→ **Source records**:
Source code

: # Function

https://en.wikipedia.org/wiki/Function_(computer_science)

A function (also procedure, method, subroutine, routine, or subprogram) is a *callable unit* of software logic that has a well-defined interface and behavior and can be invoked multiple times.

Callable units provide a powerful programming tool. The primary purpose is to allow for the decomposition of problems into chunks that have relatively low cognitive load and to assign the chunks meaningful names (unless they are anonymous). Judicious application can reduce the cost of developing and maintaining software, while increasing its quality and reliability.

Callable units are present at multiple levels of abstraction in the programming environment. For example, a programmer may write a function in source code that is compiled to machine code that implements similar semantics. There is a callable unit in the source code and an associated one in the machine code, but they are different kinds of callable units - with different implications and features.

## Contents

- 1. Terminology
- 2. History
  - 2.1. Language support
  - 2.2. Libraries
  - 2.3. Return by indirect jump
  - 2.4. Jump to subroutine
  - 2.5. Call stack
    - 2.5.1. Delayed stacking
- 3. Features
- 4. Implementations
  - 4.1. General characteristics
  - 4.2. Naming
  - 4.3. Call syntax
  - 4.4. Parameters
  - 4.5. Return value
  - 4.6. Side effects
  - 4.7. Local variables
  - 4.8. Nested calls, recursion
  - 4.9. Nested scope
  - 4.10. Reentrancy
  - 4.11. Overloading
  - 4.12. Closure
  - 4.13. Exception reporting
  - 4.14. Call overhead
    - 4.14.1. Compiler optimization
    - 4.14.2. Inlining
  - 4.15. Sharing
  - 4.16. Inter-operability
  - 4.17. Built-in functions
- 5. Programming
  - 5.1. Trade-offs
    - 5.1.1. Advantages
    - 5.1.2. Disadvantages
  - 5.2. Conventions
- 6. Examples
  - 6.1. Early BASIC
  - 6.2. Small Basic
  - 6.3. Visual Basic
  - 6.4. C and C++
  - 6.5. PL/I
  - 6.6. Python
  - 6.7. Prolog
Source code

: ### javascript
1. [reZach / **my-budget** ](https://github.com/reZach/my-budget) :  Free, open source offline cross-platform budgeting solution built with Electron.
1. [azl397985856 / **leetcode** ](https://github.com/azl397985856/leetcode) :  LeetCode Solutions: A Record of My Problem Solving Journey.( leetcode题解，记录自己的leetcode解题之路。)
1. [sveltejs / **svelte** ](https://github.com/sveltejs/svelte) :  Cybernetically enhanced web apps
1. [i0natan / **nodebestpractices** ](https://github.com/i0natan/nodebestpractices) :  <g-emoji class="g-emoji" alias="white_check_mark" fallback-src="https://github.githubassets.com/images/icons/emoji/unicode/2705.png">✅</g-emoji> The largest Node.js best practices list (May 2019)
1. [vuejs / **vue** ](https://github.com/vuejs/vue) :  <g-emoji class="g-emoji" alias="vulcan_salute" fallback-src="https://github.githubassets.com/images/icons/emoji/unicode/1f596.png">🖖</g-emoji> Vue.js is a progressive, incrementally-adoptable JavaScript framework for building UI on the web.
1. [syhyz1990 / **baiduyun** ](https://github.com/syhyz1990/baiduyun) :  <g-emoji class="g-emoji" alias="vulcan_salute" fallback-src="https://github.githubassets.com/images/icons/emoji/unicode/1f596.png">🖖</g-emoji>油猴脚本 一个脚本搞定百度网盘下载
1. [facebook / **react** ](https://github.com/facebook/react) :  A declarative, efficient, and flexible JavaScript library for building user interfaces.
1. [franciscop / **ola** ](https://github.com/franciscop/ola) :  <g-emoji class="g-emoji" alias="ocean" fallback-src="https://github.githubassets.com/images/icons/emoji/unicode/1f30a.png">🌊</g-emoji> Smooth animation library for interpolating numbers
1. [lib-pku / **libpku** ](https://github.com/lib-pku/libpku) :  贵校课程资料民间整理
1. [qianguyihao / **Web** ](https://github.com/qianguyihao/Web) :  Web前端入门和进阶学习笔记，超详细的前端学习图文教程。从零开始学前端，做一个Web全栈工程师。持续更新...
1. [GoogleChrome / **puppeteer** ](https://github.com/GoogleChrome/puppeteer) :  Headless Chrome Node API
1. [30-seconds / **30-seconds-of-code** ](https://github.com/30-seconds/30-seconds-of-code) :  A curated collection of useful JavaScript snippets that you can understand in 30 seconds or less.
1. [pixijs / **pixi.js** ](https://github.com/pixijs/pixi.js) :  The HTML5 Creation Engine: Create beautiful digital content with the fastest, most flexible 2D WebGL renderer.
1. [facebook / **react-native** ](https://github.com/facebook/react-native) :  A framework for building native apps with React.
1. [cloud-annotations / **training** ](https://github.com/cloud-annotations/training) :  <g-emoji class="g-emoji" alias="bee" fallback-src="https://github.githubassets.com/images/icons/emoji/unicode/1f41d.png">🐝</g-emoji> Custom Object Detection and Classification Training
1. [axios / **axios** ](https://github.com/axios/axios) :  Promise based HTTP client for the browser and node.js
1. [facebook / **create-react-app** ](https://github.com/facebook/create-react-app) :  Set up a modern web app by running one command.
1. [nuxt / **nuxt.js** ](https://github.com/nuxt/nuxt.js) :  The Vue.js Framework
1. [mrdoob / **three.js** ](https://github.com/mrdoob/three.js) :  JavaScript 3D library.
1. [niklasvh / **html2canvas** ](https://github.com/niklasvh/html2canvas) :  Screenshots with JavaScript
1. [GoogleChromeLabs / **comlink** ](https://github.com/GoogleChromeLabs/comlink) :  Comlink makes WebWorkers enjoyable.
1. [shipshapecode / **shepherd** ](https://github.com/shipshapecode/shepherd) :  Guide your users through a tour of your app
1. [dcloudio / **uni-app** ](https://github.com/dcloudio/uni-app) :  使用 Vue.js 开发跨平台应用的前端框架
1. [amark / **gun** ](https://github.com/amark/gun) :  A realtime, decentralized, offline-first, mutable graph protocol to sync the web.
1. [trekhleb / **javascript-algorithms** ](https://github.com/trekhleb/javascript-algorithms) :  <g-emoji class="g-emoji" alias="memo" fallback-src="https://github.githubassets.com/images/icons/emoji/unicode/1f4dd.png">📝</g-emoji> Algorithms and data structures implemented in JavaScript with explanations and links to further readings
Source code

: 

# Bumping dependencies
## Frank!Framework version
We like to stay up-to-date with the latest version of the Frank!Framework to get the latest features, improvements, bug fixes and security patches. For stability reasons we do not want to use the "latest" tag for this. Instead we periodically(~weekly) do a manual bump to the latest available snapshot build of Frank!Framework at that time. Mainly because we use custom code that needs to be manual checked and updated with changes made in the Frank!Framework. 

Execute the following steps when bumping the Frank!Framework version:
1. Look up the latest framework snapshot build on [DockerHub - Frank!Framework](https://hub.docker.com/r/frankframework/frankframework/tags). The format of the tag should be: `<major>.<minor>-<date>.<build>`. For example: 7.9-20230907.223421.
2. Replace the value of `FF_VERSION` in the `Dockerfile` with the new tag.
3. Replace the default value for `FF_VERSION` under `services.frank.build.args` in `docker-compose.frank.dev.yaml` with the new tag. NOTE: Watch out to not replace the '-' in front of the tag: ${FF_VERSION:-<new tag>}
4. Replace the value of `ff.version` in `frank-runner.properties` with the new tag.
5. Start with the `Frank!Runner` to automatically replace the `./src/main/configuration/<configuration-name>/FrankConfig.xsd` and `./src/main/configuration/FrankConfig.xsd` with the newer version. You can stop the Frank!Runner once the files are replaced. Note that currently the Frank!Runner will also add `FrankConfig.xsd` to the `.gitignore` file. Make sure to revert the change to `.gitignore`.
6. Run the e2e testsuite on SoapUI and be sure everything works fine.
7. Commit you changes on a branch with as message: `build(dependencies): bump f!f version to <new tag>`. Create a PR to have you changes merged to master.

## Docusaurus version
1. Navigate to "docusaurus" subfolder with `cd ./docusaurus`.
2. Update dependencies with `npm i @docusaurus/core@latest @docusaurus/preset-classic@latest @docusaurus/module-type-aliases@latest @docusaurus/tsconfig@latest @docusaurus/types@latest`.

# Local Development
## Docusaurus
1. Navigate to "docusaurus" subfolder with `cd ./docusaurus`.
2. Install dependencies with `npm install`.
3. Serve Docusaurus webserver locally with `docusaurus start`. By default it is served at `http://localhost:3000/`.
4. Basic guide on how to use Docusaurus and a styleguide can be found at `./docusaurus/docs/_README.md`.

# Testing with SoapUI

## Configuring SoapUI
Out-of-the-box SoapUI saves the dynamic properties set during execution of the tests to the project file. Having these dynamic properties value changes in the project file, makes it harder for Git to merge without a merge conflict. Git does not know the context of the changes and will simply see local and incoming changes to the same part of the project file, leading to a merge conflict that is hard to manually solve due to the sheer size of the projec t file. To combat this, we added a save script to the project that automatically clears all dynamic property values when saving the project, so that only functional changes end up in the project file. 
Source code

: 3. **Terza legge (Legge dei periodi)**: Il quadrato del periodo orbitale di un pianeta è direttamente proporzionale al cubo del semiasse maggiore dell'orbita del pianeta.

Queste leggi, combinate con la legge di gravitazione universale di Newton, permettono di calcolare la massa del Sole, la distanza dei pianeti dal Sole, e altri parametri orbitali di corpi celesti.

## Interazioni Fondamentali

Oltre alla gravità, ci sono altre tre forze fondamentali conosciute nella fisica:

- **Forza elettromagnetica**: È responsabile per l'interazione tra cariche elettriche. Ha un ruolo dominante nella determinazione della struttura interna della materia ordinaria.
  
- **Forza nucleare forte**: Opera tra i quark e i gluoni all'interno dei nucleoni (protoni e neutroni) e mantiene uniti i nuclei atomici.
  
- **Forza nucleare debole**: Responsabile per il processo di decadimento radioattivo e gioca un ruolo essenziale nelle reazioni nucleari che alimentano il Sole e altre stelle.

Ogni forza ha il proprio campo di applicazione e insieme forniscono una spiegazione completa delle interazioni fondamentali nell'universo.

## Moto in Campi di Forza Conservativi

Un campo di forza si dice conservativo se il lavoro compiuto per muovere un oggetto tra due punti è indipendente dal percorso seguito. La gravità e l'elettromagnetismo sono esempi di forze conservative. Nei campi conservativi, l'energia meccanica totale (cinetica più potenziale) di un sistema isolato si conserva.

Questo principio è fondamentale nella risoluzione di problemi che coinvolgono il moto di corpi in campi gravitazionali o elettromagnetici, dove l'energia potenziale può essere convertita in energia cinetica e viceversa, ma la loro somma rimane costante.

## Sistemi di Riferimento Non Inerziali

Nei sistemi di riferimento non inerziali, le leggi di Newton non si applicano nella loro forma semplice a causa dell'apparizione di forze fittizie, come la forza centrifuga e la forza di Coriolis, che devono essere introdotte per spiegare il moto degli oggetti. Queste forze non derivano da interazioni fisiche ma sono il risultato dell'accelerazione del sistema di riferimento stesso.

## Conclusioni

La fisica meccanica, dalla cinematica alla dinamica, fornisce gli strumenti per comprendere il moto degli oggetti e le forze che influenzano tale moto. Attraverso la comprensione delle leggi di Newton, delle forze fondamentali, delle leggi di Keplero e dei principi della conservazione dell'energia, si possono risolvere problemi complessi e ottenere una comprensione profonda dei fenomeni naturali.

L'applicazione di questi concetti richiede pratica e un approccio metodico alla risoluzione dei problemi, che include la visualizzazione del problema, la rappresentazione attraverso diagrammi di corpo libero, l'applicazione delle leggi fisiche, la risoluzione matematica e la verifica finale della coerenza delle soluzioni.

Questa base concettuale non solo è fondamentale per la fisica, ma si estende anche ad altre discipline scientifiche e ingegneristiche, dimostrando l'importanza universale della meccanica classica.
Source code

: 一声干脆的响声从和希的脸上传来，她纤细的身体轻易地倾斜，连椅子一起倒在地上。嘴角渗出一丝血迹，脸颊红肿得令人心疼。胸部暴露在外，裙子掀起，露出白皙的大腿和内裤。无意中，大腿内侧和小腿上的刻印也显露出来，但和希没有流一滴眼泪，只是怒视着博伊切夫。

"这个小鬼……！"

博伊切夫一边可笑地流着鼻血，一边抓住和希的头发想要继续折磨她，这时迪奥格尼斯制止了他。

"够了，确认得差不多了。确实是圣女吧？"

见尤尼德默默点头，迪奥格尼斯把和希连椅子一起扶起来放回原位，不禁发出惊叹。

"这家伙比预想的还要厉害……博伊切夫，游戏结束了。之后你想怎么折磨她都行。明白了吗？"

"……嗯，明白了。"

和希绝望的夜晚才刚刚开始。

→ **To do**: Please rewrite everything from the line containing "- **Forza nucleare forte**: Opera" down to the line containing "- **Forza nucleare debole**: Responsabile", changing "Opera" to "Agisce" and leaving all else as it stands.

→ **Task result**:
- **Forza nucleare forte**: Agisce tra i quark e i gluoni all'interno dei nucleoni (protoni e neutroni) e mantiene uniti i nuclei atomici.
  
- **Forza nucleare debole**: Responsabile per il processo di decadimento radioattivo e gioca un ruolo essenziale nelle reazioni nucleari che alimentano il Sole e altre stelle.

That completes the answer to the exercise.